FDA cautions medical services suppliers and clinical lab staff about SARS-CoV-2 viral transformation


  • Post By :

  • Source: U.S. Food and Drug Administration

  • Date: 10 Jan,2021

The U.S. Food and Drug Administration is alerting clinical laboratory staff and health care providers that the FDA is monitoring the potential effect of viral mutations, including an emerging version from the United Kingdom known as the B.1.1.7 variant, on approved SARS-CoV-2 molecular tests, which false negative results can occur with almost any molecular test for the detection of SARS-CoV-2 if a mutation occurs in the section of the virus’s genome assessed by that evaluation. The SARS-CoV-2 virus may mutate over time, like all viruses, leading to genetic variation in the population of circulating viral strains, as seen with the B.1.1.7 variant.

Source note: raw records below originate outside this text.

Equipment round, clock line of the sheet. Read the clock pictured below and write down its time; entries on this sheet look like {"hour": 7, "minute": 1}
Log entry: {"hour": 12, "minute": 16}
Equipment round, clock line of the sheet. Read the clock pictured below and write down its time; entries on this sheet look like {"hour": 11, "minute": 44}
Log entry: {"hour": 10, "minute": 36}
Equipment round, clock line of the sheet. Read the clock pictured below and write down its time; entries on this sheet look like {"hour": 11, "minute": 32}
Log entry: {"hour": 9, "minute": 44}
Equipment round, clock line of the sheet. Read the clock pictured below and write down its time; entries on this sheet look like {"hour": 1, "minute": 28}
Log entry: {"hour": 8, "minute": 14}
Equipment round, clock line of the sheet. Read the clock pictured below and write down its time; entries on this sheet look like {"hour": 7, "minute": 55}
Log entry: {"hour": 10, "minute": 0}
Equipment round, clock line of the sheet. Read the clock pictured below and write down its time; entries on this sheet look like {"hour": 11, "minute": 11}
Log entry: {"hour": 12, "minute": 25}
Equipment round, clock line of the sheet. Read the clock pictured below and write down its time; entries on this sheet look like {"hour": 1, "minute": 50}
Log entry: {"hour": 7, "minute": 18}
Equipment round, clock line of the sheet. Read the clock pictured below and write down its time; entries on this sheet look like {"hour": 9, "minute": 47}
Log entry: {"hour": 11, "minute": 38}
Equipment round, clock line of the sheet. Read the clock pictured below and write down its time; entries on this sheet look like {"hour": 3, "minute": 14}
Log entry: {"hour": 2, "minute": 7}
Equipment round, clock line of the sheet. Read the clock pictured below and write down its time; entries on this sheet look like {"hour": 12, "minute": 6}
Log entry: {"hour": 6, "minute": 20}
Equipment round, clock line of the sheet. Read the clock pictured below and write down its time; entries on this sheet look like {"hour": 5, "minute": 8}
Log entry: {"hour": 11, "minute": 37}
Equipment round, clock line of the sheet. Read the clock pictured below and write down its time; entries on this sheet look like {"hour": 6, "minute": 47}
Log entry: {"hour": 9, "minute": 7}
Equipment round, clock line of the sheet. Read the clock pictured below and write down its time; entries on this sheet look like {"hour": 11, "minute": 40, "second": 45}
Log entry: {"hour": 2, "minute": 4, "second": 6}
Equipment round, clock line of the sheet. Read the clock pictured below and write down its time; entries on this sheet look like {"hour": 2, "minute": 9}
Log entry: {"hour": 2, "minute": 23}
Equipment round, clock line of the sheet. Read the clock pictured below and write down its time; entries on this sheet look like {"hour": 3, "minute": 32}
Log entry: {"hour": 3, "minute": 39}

The FDA is taking additional actions to ensure authorized tests remain true by working with test developers and conducting ongoing data analysis to appraise all currently authorized molecular tests. The FDA believes the threat that these mutations will impact overall testing accuracy is low.

The FDA has been monitoring SARS-CoV-2 viral mutations, and possible effect on testing, throughout the pandemic. The presence of SARS-CoV-2 genetic variations in a patient sample could possibly change the operation of a SARS-CoV-2 test. Tests that depend on the detection of multiple regions of the genome may be less impacted by genetic variation in the SARS-CoV-2 genome than evaluations that rely on detection of just a single region.

The FDA will continue to monitor SARS-CoV-2 genetic viral variants to ensure authorized tests continue to provide accurate results for patients. While these efforts continue, we are working with authorized test developers and reviewing incoming data to ensure that health care providers and clinical staff can quickly and accurately diagnose patients infected with SARS-CoV-2, including those with emerging genetic variants. At this time, we believe the data suggests that the currently authorized COVID-19 vaccines may still be effective against this strain. The FDA will continue to keep health care providers and the public informed of any new information as it becomes available.”

Stephen M. Hahn, M.D., FDA Commissioner

Three presently authorized molecular tests, MesaBiotech Accula, TaqPath COVID-19 Combo Kit, and Linea COVID-19 Assay Kit, could be impacted by genetic variations of SARS-CoV-2, but the impact doesn’t appear to be significant. Significantly, the detection routine that appears with the TaqPath and Linea diagnostic tests when certain genetic variants are present may assist with early identification of new variants in patients to reduce further spread of disease. The newly identified B.1.1.7 variant was associated with an increased risk of transmission, therefore early identification of the variant in patients can help reduce further spread of disease.

The FDA has educated clinical laboratory staff and health care providers about the risk of false negative results with all laboratory tests, including molecular tests. Laboratories should anticipate some false results to occur even when very exact SARS-CoV-2 evaluations are used. Today’s announcement also provides important advice and recommendations for clinical laboratory staff and medical care providers who use molecular tests for the detection of SARS-CoV-2.

The FDA encourages stakeholders to report any adverse events or suspected adverse events experienced with molecular tests for detection of SARS-CoV-2. Voluntary reports can be submitted through MedWatch, the FDA Safety Information and Adverse Event Reporting program. Health care personnel and clinical lab staff employed by facilities which are performing COVID-19 testing must follow the reporting requirements for authorized laboratories as specified in the test’s Emergency Use Authorization. Prompt reporting of adverse events can help the FDA identify and better understand the risks associated with medical devices.